**WHAT YOU HAVE TO DO**
Exactly as written, please set down all of the entries again, with no pictures.

□ □ □ □ □ □ □

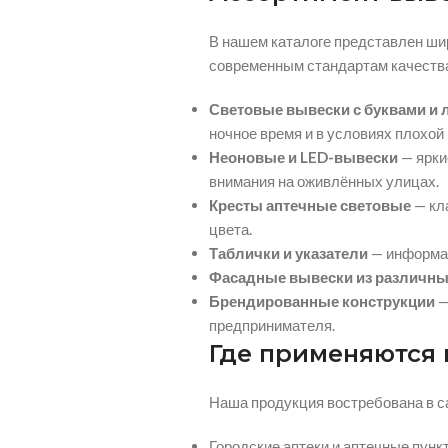
В нашем каталоге представлен ши
современным стандартам качества
Световые вывески с буквами и 
ночное время и в условиях плохой
Неоновые и LED-вывески
— ярки
внимания на оживлённых улицах.
Кресты аптечные световые
— кл
цвета.
Таблички и указатели
— информац
Фасадные вывески из различны
Брендированные конструкции
—
предпринимателя.
Где применяются 
Наша продукция востребована в с
Городские аптеки и аптечные пунк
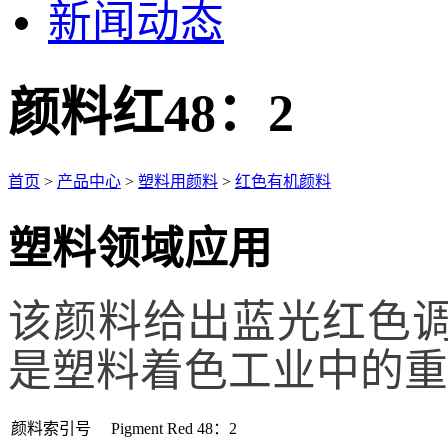
新闻动态
颜料红48：2
首页
>
产品中心
>
塑料用颜料
>
红色有机颜料
塑料领域应用
该颜料给出蓝光红色
是塑料着色工业中的重
颜料索引号
Pigment Red 48：2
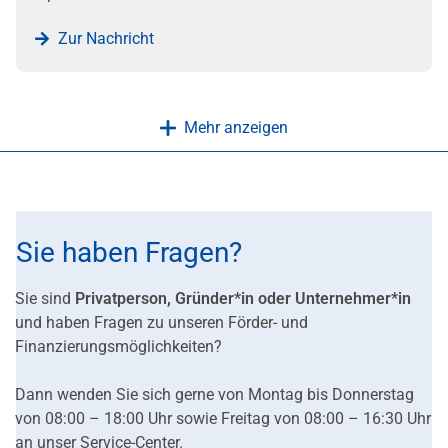
Zur Nachricht
Mehr anzeigen
Sie haben Fragen?
Sie sind
Privatperson, Gründer*in oder Unternehmer*in
und haben Fragen zu unseren Förder- und
Finanzierungsmöglichkeiten?
Dann wenden Sie sich gerne von Montag bis Donnerstag
von 08:00 – 18:00 Uhr sowie Freitag von 08:00 – 16:30 Uhr
an unser Service-Center.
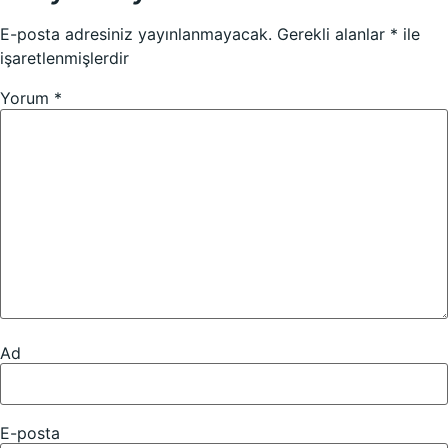
E-posta adresiniz yayınlanmayacak.
Gerekli alanlar
*
ile
işaretlenmişlerdir
Yorum
*
Ad
E-posta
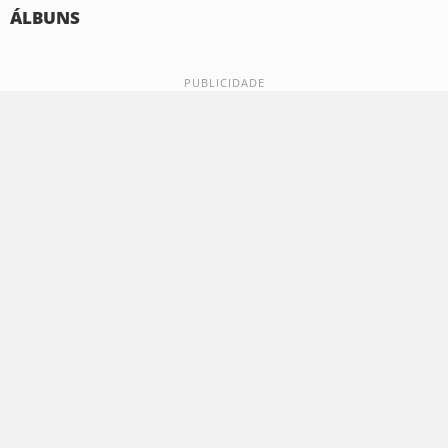
ÁLBUNS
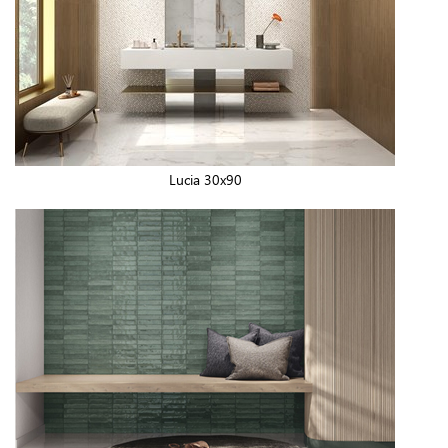
Lucia 30x90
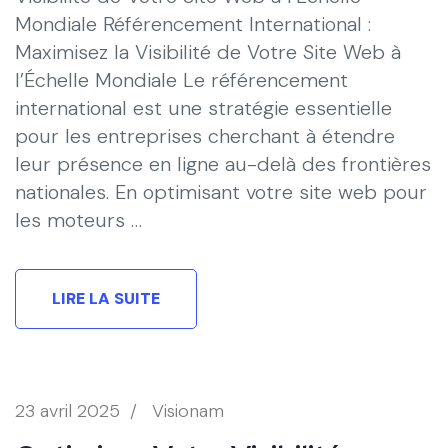
Mondiale Référencement International :
Maximisez la Visibilité de Votre Site Web à
l’Échelle Mondiale Le référencement
international est une stratégie essentielle
pour les entreprises cherchant à étendre
leur présence en ligne au-delà des frontières
nationales. En optimisant votre site web pour
les moteurs …
LIRE LA SUITE
23 avril 2025
/
Visionam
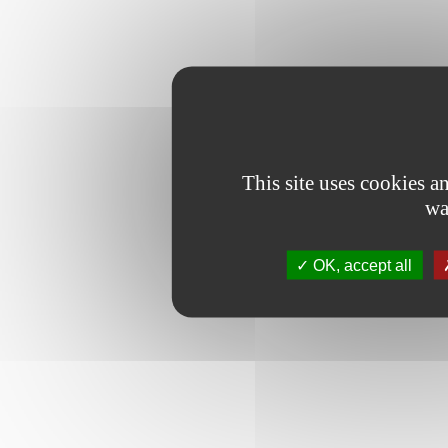
This site uses cookies 
wa
OK, accept all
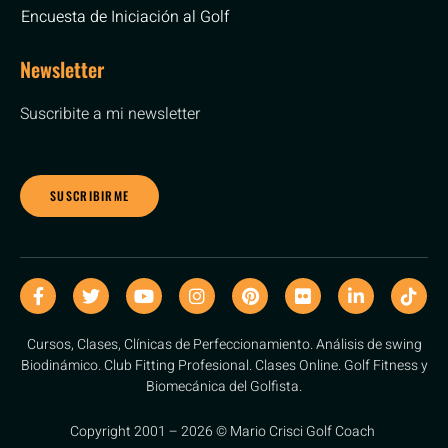
Encuesta de Iniciación al Golf
Newsletter
Suscribite a mi newsletter
SUSCRIBIRME
Cursos, Clases, Clínicas de Perfeccionamiento. Análisis de swing
Biodinámico. Club Fitting Profesional. Clases Online. Golf Fitness y
Biomecánica del Golfista.
Copyright 2001 – 2026 © Mario Crisci Golf Coach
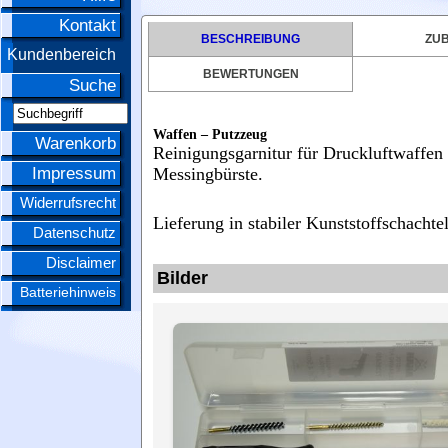
Kontakt
BESCHREIBUNG
ZU
Kundenbereich
BEWERTUNGEN
Suche
Waffen – Putzzeug
Warenkorb
Reinigungsgarnitur für Druckluftwaffen
Impressum
Messingbürste.
Widerrufsrecht
Lieferung in stabiler Kunststoffschachtel
Datenschutz
Disclaimer
Bilder
Batteriehinweis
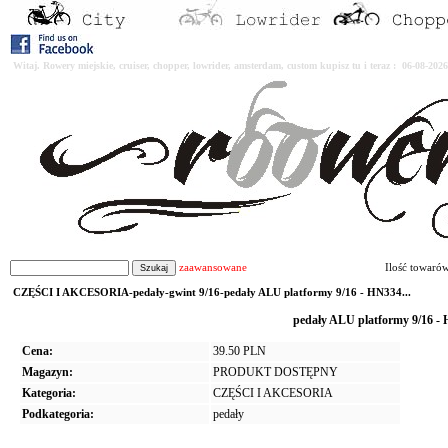
Witaj. Rowery miejskie, cruiser, chopper, lowrider, amsterdam, custom kupisz tu i teraz : 06-08-2
zaawansowane
Ilość towaró
CZĘŚCI I AKCESORIA-pedały-gwint 9/16-pedały ALU platformy 9/16 - HN334...
pedały ALU platformy 9/16 -
Cena:
39.50 PLN
Magazyn:
PRODUKT DOSTĘPNY
Kategoria:
CZĘŚCI I AKCESORIA
Podkategoria:
pedały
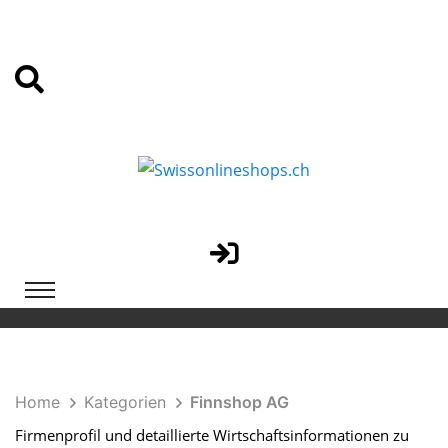
Home
Kategorien
Finnshop AG
Firmenprofil und detaillierte Wirtschaftsinformationen zu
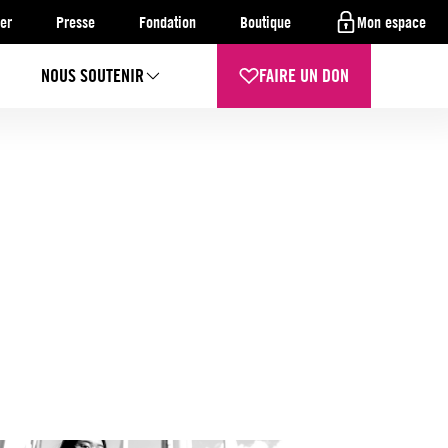
er
Presse
Fondation
Boutique
Mon espace
NOUS SOUTENIR
FAIRE UN DON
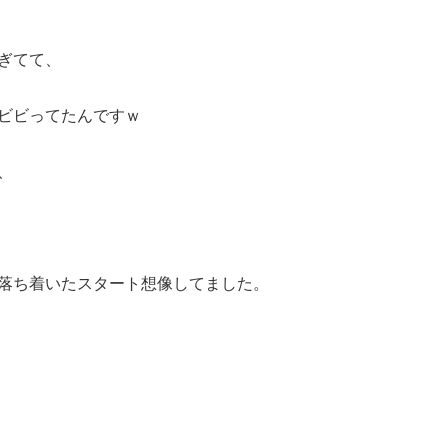
ぎてて、
ビビってたんですｗ
、
落ち着いたスタート想像してました。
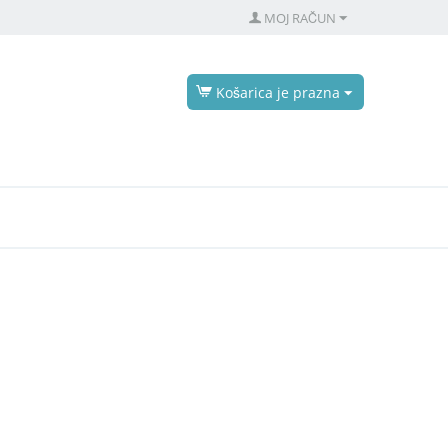
MOJ RAČUN
Košarica je prazna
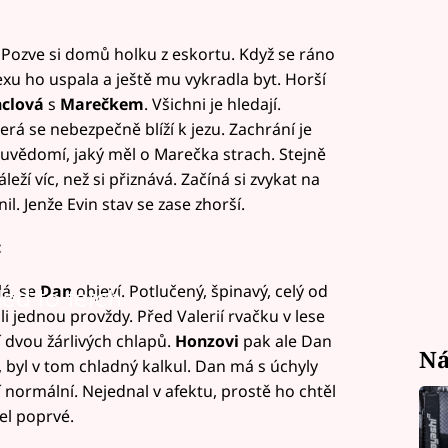
 Pozve si domů holku z eskortu. Když se ráno
exu ho uspala a ještě mu vykradla byt. Horší
nclová
s
Marečkem
. Všichni je hledají.
erá se nebezpečně blíží k jezu. Zachrání je
 uvědomí, jaký měl o Marečka strach. Stejně
eží víc, než si přiznává. Začíná si zvykat na
l. Jenže Evin stav se zase zhorší.
:
á, se
Dan
objeví. Potlučený, špinavý, celý od
led to fetch
li jednou provždy. Před Valerií rvačku v lese
í dvou žárlivých chlapů.
Honzovi
pak ale Dan
Ná
l, byl v tom chladný kalkul. Dan má s úchyly
normální. Nejednal v afektu, prostě ho chtěl
jel poprvé.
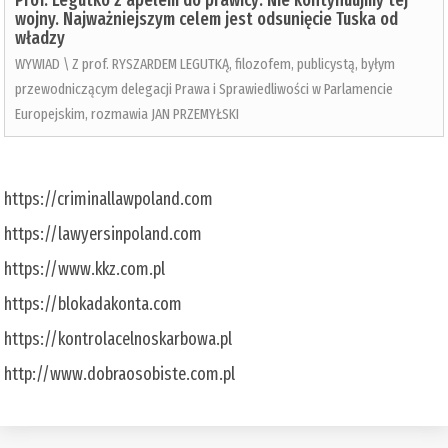
Prof. Legutko z apelem do prawicy: Nie kontynuujmy tej
wojny. Najważniejszym celem jest odsunięcie Tuska od
władzy
WYWIAD \ Z prof. RYSZARDEM LEGUTKĄ, filozofem, publicystą, byłym
przewodniczącym delegacji Prawa i Sprawiedliwości w Parlamencie
Europejskim, rozmawia JAN PRZEMYŁSKI
https://criminallawpoland.com
https://lawyersinpoland.com
https://www.kkz.com.pl
https://blokadakonta.com
https://kontrolacelnoskarbowa.pl
http://www.dobraosobiste.com.pl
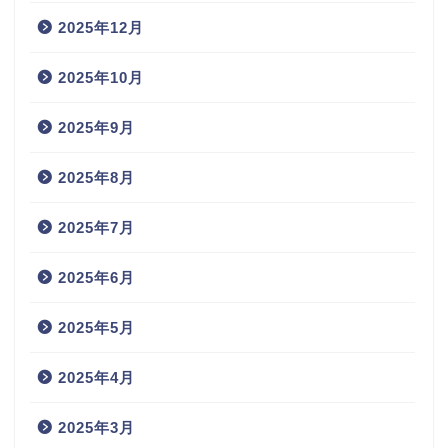
2025年12月
2025年10月
2025年9月
2025年8月
2025年7月
2025年6月
2025年5月
2025年4月
2025年3月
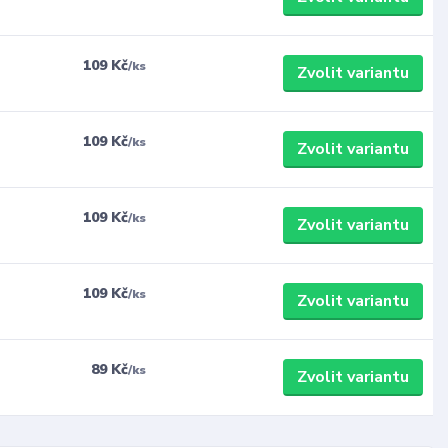
109 Kč
/
ks
Zvolit variantu
109 Kč
/
ks
Zvolit variantu
109 Kč
/
ks
Zvolit variantu
109 Kč
/
ks
Zvolit variantu
89 Kč
/
ks
Zvolit variantu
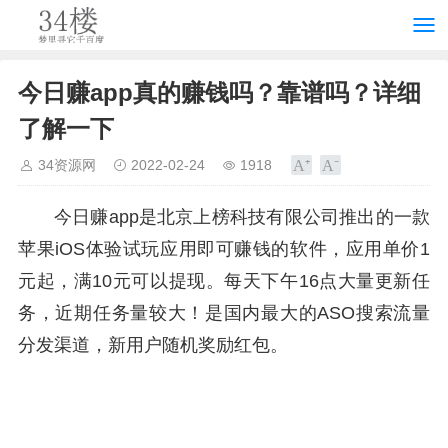
今日赚app真的赚钱吗？靠谱吗？详细
了解一下
34资源网
2022-02-24
1918
今日赚app是北京上榜科技有限公司推出的一款
苹果iOS体验试玩应用即可赚钱的软件，应用单价1
元起，满10元可以提现。每天下午16点大量更新任
务，近期任务量较大！是国内最大的ASO搜索流量
分发渠道，新用户随机奖励红包。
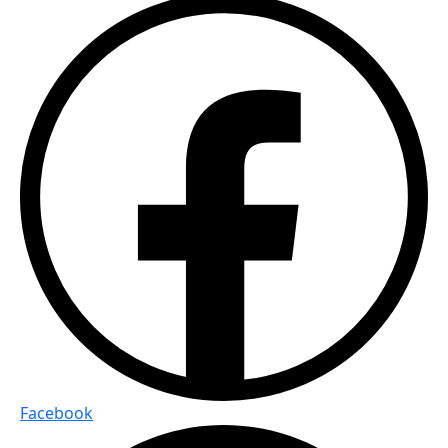
Facebook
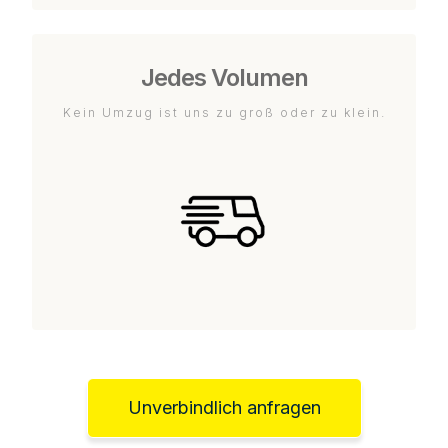
Jedes Volumen
Kein Umzug ist uns zu groß oder zu klein.
Unverbindlich anfragen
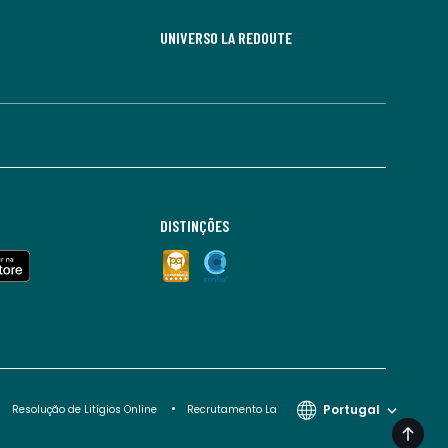
UNIVERSO LA REDOUTE
DISTINÇÕES
Portugal
Resolução de Litígios Online
Recrutamento La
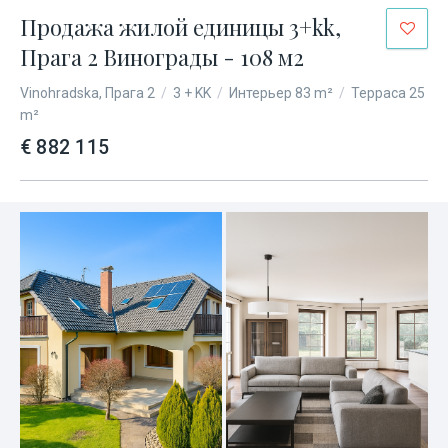
Продажа жилой единицы 3+kk,
Прага 2 Винограды - 108 м2
Vinohradska, Прага 2
/
3 + KK
/
Интерьер 83 m²
/
Терраса 25
m²
€ 882 115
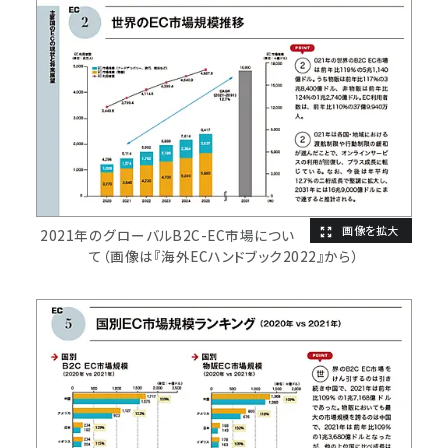
2021年のグローバルB2C-EC市場につい
て（画像は『海外ECハンドブック2022』から）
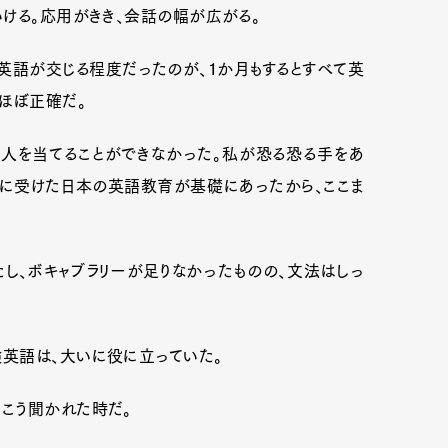
ける。応用がきき、会話の幅が広がる。
英語が交じる程度だったのが、１か月もするとすべて英
ほぼ正確だ。
人を当てることができなかった。私が恐る恐る手をあ
でに受けた日本の英語教育が基礎にあったから、ここま
し、ボキャブラリーが足りなかったものの、文法はしっ
英語は、大いに役に立っていた。
こう聞かれた時だ。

□ □ □ □ □ □ □

**ANSWER BELOW**
В нашем каталоге представлен ши
современным стандартам качества
Световые вывески с буквами и 
ночное время и в условиях плохой
Неоновые и LED-вывески
— ярки
внимания на оживлённых улицах.
Кресты аптечные световые
— кл
цвета.
Таблички и указатели
— информац
Фасадные вывески из различны
Брендированные конструкции
—
предпринимателя.
Где применяются 
Наша продукция востребована в с
Городские аптеки и аптечные пунк
新闻动态
颜料红48：2
首页
>
产品中心
>
塑料用颜料
>
红色有机颜料
塑料领域应用
该颜料给出蓝光红色
是塑料着色工业中的重
颜料索引号
Pigment Red 48：2
Zur Nachricht
Mehr anzeigen
Sie haben Fragen?
Sie sind
Privatperson, Gründer*in oder Unternehmer*in
und haben Fragen zu unseren Förder- und
Finanzierungsmöglichkeiten?
Dann wenden Sie sich gerne von Montag bis Donnerstag
von 08:00 – 18:00 Uhr sowie Freitag von 08:00 – 16:30 Uhr
an unser Service-Center.
E-posta adresiniz yayınlanmayacak.
Gerekli alanlar
*
ile
işaretlenmişlerdir
Yorum
*
Ad
E-posta
ÁLBUNS
Lucia 30x90
Mondiale Référencement International :
Maximisez la Visibilité de Votre Site Web à
l’Échelle Mondiale Le référencement
international est une stratégie essentielle
pour les entreprises cherchant à étendre
leur présence en ligne au-delà des frontières
nationales. En optimisant votre site web pour
les moteurs …
LIRE LA SUITE
23 avril 2025
/
Visionam
This site uses cookies 
wa
OK, accept all
Encuesta de Iniciación al Golf
Newsletter
Suscribite a mi newsletter
SUSCRIBIRME
Cursos, Clases, Clínicas de Perfeccionamiento. Análisis de swing
Biodinámico. Club Fitting Profesional. Clases Online. Golf Fitness y
Biomecánica del Golfista.
Copyright 2001 – 2026 © Mario Crisci Golf Coach
Kontakt
BESCHREIBUNG
ZU
Kundenbereich
BEWERTUNGEN
Suche
Waffen – Putzzeug
Warenkorb
Reinigungsgarnitur für Druckluftwaffen
Impressum
Messingbürste.
Widerrufsrecht
Lieferung in stabiler Kunststoffschachtel
Datenschutz
Disclaimer
Bilder
Batteriehinweis
Witaj. Rowery miejskie, cruiser, chopper, lowrider, amsterdam, custom kupisz tu i teraz : 06-08-2
zaawansowane
Ilość towaró
CZĘŚCI I AKCESORIA-pedały-gwint 9/16-pedały ALU platformy 9/16 - HN334...
pedały ALU platformy 9/16 -
Cena:
39.50 PLN
Magazyn:
PRODUKT DOSTĘPNY
Kategoria:
CZĘŚCI I AKCESORIA
Podkategoria:
pedały
Home
Kategorien
Finnshop AG
Firmenprofil und detaillierte Wirtschaftsinformationen zu
er
Presse
Fondation
Boutique
Mon espace
NOUS SOUTENIR
FAIRE UN DON
ぎてて、
ビビってたんですｗ
、
落ち着いたスタート想像してました。
MOJ RAČUN
Košarica je prazna
 Pozve si domů holku z eskortu. Když se ráno
exu ho uspala a ještě mu vykradla byt. Horší
nclová
s
Marečkem
. Všichni je hledají.
erá se nebezpečně blíží k jezu. Zachrání je
 uvědomí, jaký měl o Marečka strach. Stejně
eží víc, než si přiznává. Začíná si zvykat na
l. Jenže Evin stav se zase zhorší.
:
á, se
Dan
objeví. Potlučený, špinavý, celý od
led to fetch
li jednou provždy. Před Valerií rvačku v lese
í dvou žárlivých chlapů.
Honzovi
pak ale Dan
Ná
l, byl v tom chladný kalkul. Dan má s úchyly
normální. Nejednal v afektu, prostě ho chtěl
jel poprvé.
Prof. Legutko z apelem do prawicy: Nie kontynuujmy tej
wojny. Najważniejszym celem jest odsunięcie Tuska od
władzy
WYWIAD \ Z prof. RYSZARDEM LEGUTKĄ, filozofem, publicystą, byłym
przewodniczącym delegacji Prawa i Sprawiedliwości w Parlamencie
Europejskim, rozmawia JAN PRZEMYŁSKI
https://criminallawpoland.com
https://lawyersinpoland.com
https://www.kkz.com.pl
https://blokadakonta.com
https://kontrolacelnoskarbowa.pl
http://www.dobraosobiste.com.pl
2025年12月
2025年10月
2025年9月
2025年8月
2025年7月
2025年6月
2025年5月
2025年4月
2025年3月
109 Kč
/
ks
Zvolit variantu
109 Kč
/
ks
Zvolit variantu
109 Kč
/
ks
Zvolit variantu
109 Kč
/
ks
Zvolit variantu
89 Kč
/
ks
Zvolit variantu
今日赚app真的赚钱吗？靠谱吗？详细
了解一下
34资源网
2022-02-24
1918
今日赚app是北京上榜科技有限公司推出的一款
苹果iOS体验试玩应用即可赚钱的软件，应用单价1
元起，满10元可以提现。每天下午16点大量更新任
务，近期任务量较大！是国内最大的ASO搜索流量
分发渠道，新用户随机奖励红包。
Facebook
Jedes Volumen
Kein Umzug ist uns zu groß oder zu klein.
Unverbindlich anfragen
UNIVERSO LA REDOUTE
DISTINÇÕES
Portugal
Resolução de Litígios Online
Recrutamento La
Продажа жилой единицы 3+kk,
Прага 2 Винограды - 108 м2
Vinohradska, Прага 2
/
3 + KK
/
Интерьер 83 m²
/
Терраса 25
m²
€ 882 115
2021年のグローバルB2C-EC市場につい
て（画像は『海外ECハンドブック2022』から）
ける。応用がきき、会話の幅が広がる。
英語が交じる程度だったのが、１か月もするとすべて英
ほぼ正確だ。
人を当てることができなかった。私が恐る恐る手をあ
でに受けた日本の英語教育が基礎にあったから、ここま
し、ボキャブラリーが足りなかったものの、文法はしっ
英語は、大いに役に立っていた。
こう聞かれた時だ。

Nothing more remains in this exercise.